_Instrução 1_: Reescreva em forma de lista, com os fatos principais, o parágrafo do trecho que começa com "O impeachment é uma bomba atômica".
_Instrução 2_: De acordo com o trecho, quanto tempo dura a lua de mel do governo com o Congresso?
_Instrução 3_: Continue o trecho sobre o impeachment e o governo a partir da última frase.

_Trecho_:

+++++

Tenho a impressão de que há aqui um aprendizado que todos os governos têm que exercitar e desenvolver, talvez, um modelo. Qual será esse modelo? Uma Casa Civil mais forte? Uma Casa Civil que divide poderes com outras coordenações? Estaria o presidente muito sobrecarregado? Em suma, como se dividem as tarefas administrativas e as tarefas de coordenação política. Acho que tudo isso precisa ser devidamente definido. E temos visto que, nessa seara, tem havido mudanças constantes, explícitas e outras internas. Então, ainda há um modelo institucional in fieri rae, em formação. É natural. O presidente veio de um movimento novo, de um partido novo e fez um outro tipo de coligação para governar, ou seja, dispensou a ideia do presidencialismo de coalizão e buscou apoio nas bancadas temáticas. Então, me parece que esse é um aprendizado.



Há um prazo-limite para esse aprendizado?

Um ano é o período que o governo tem de lua de mel com o Congresso. Depois, isso pode se tornar mais tenso. O próprio presidente fez um redimensionamento, reestruturou a Casa Civil, então, tem que se esperar o resultado disto. 

É o momento de pacificar?   

Não podemos acender o isqueiro ou fósforo para saber se tem gasolina no tanque porque a gente já sabe a resposta. Então, acho que, se alguém apostar em disrupção, ruptura, certamente haverá resistência das instituições. Obviamente, temos um compromisso com a democracia.

Isso vale também para pedidos de impeachment que possam surgir?

O impeachment é uma bomba atômica em termos institucionais. No presidencialismo, existe para não ser usado. No nosso caso, já usamos duas vezes. Mas, em geral, você tem uma conjugação de fatores. Tem, de fato, a prática de um crime e tem condições de desmantelo do sistema econômico-político. Nos dois casos que tivemos, isso ocorreu, tanto no governo Collor, quanto no governo Dilma. No fundo a gente fez um tipo de parlamentarização do impeachment. Quer dizer, o presidente que perde apoio no Congresso e cria um quadro de não governabilidade passa a ser suscetível de impeachment. Não basta só o argumento do crime político, é preciso que haja condição econômica e política.



E não estamos nesse cenário…

Não se tem esse cenário. Tenho impressão até de que há um certo cansaço em relação a isso. Tendo em vista o elemento traumático que compõe o impeachment, a ruptura, o sentimento de vendeta que alimenta as forças políticas retiradas do poder. Tudo isso me parece que levou as forças políticas de hoje a terem consciência de que não é o melhor caminho. E isso não deveria nunca ser nem pauta política, isso é uma medida in extremis que, no nosso caso, em 30 anos, usamos já duas vezes. Portanto, de exceção, tornou-se quase uma regra.

+++++

_Registros fornecidos_:
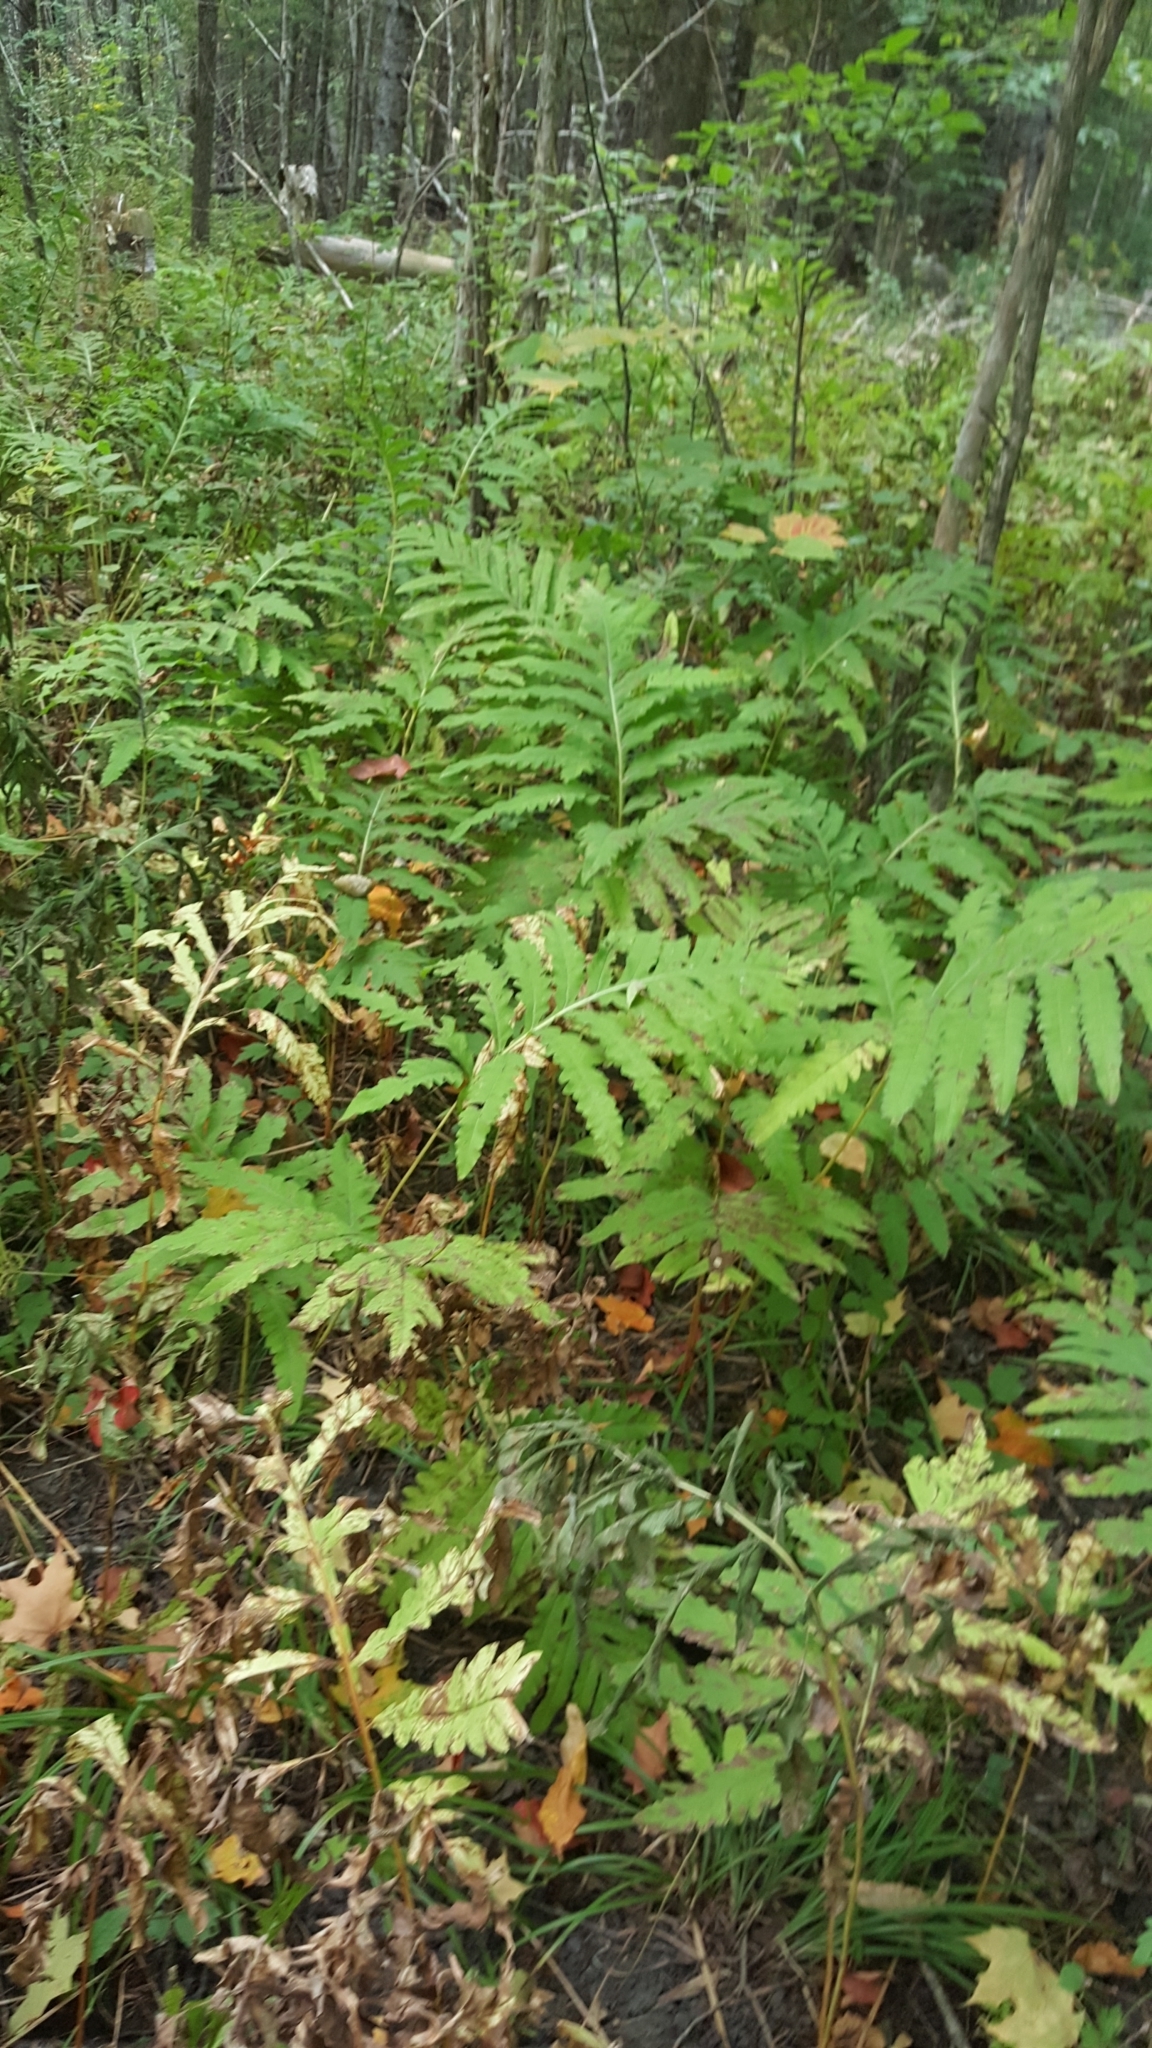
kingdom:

+++++

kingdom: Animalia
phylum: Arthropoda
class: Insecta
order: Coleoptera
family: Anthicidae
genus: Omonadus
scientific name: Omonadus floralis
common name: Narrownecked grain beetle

+++++

_Resposta escrita 1_:
- O impeachment é uma bomba atômica em termos institucionais. No presidencialismo, existe para não ser usado.
- No nosso caso, já foi usado duas vezes: no governo Collor e no governo Dilma.
- Em geral, exige uma conjugação de fatores: a prática de um crime e condições de desmantelo do sistema econômico-político. Nos dois casos, isso ocorreu.
- Houve uma parlamentarização do impeachment. O presidente que perde apoio no Congresso e cria um quadro de não governabilidade passa a ser suscetível a ele.
- Não basta o argumento do crime político. É preciso haver condição econômica e política.

_Resposta escrita 2_: Um ano.

_Resposta escrita 3_:
Parte dos ataques feitos contra o Congresso e o STF decorrem da dificuldade do governo em fazer avançar suas propostas. Alega-se que não estão deixando o governo governar. Se o governo tem dificuldade de articulação política, atacar as instituições não é grave?

Isso que me parece que devemos esclarecer a opinião pública .Vejo, por exemplo, algumas pessoas dizendo ter saudades da ditadura militar. Fui aluno de universidade no período do governo militar. Vi a universidade invadida por militares. Não tenho saudade alguma. Tivemos ditadura sim, lamentável. Não devemos ter nenhuma saudade do regime militar. Aí falam assim ah, deveríamos ter o AI-5. Pra quê AI-5? Fecha habeas corpus, fecha Congresso, as pessoas passam a ser ameaçadas. E as Forças Armadas democráticas hoje estão a serviço disto? Quem defende esse tipo de ideia diz que as Forças Armadas serão sua milícia. Estão transformando as Forças Armadas em milícia de um eventual presidente da República. Não acredito que as Forças Armadas estejam a serviço desse tipo de projeto. Me parece que isso é uma grave injúria que cometem contra as nossas Forças Armadas. A mim me parece que isso é muito grave.

O ministro Celso de Mello disse que, se o presidente compartilhou o vídeo sobre a manifestação, ele não estaria à altura do cargo. O que o senhor acha?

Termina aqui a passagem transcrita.